A segunda onda contempla abordagens mais radicais da linguagem cinematográfica, na comparação com a primeira – o que ajuda a explicar por que seus filmes não são tão difundidos quanto os de Pablo Trapero (O Clã), Juan José Campanella (O Segredo dos seus Olhos) e Daniel Burman (As Leis de Família). Trata-se de algo parecido com o que ocorre no Brasil, onde o chamado "novíssimo cinema nacional", a despeito de sua qualidade, segue ignorado por parte do grande público.
– Em parte, essa mais nova geração é invisível inclusive na Argentina, embora circule por festivais em todo o mundo – comenta Bomfim.
A ideia inicial dos dois curadores era trazer mais longas-metragens, o que não foi possível dada a instabilidade do dólar e as limitações financeiras do projeto. Um dos idealizadores da Sessão Plataforma, que traz à capital gaúcha novidades cinéfilas inéditas no circuito, Borba ainda pretende realizar em Porto Alegre uma mostra semelhante voltada ao cinema latino-americano. Seria uma sequência lógica: os argentinos não estão sós a demonstrar a vitalidade da jovem produção cinematográfica do continente.
================
● **Complete o seguinte**:
**1.** No trecho sobre o cinema argentino, o que impediu os curadores de trazer mais longas-metragens?
**2.** Transcreva do trecho sobre o cinema argentino a parte que vai de "A ideia inicial" a "cinematográfica do continente.".
**3.** Dê continuidade ao trecho sobre o cinema argentino a partir da última frase.

● **Dados fornecidos**:
================
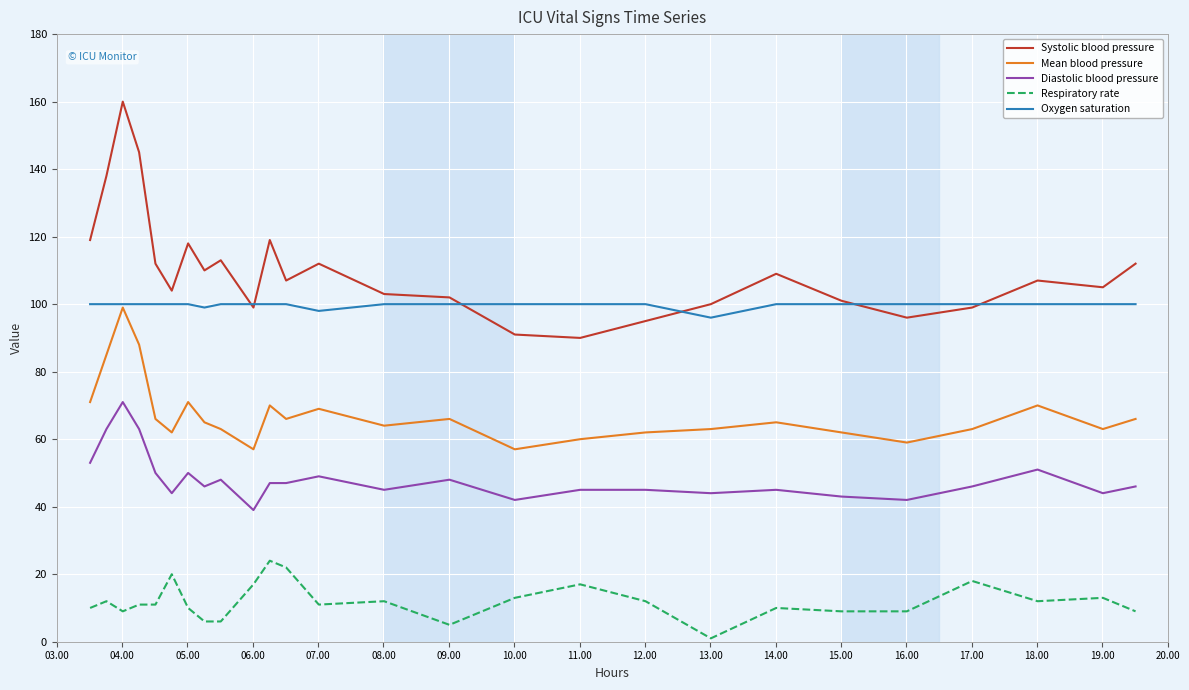

What is the greatest value displayed?

160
================
● **Respostas em ordem**:
**1.** A instabilidade do dólar e as limitações financeiras do projeto.

**2.**
A ideia inicial dos dois curadores era trazer mais longas-metragens, o que não foi possível dada a instabilidade do dólar e as limitações financeiras do projeto. Um dos idealizadores da Sessão Plataforma, que traz à capital gaúcha novidades cinéfilas inéditas no circuito, Borba ainda pretende realizar em Porto Alegre uma mostra semelhante voltada ao cinema latino-americano. Seria uma sequência lógica: os argentinos não estão sós a demonstrar a vitalidade da jovem produção cinematográfica do continente.

**3.**
Fique atento
A mostra Nuevos Cines começa nesta terça-feira, com coquetel e distribuição de senhas para a sessão de Dois Disparos a partir das 19h. A Sala P.F. Gastal fica na Usina do Gasômetro (Av. Pres. João Goulart, 551). Os 11 longas terão exibições diárias intercaladas até 10 de abril (às 20h de terça a sexta-feira e a partir das 15h aos sábados e domingos). Veja a grade diária no blog da Sala P.F. Gastal.
Os filmes
A Mulher dos Cachorros – Uma história de solidão, sobre uma mulher que sobrevive em uma borda selvagem da cidade grande. De Laura Citarella e Veronica Llinás, 2015, 98min.
A Princesa da França – Drama cômico inspirado em Trabalhos de Amor Perdidos, de Shakespeare, sobre um encenador que trabalha na montagem de um espetáculo com elenco feminino. Do mesmo diretor de Viola (2012). De Matias Piñeiro, 2014, 66min.
Atlântida – Enquanto a tempestade de verão não vem, duas irmãs refrescam-se em uma piscina – momento que será inesquecível para elas. De Inés Barrionuevo, 2014, 88min.
Dois Disparos – O diretor de Rapado (1992) narra neste longa inventivo a história de um adolescente que encontra uma arma de fogo e atira em si próprio, mas sobrevive, para a surpresa de todos à sua volta. De Martín Rejtman, 2014, 95min.
Histórias Extraordinárias – Drama monumental de quatro horas de duração sobre três homens vivendo suas histórias paralelamente no interior argentino. De Mariano Llinás, 2008, 245min.
O Escaravelho de Ouro – Inspirado em Poe e Stevenson, este ensaio debate várias tensões, das relações entre latinos e europeus à do cinema independente e de caráter industrial. De Alejo Moguillansky e Fia-Stina Sandlund, 2014, 102min.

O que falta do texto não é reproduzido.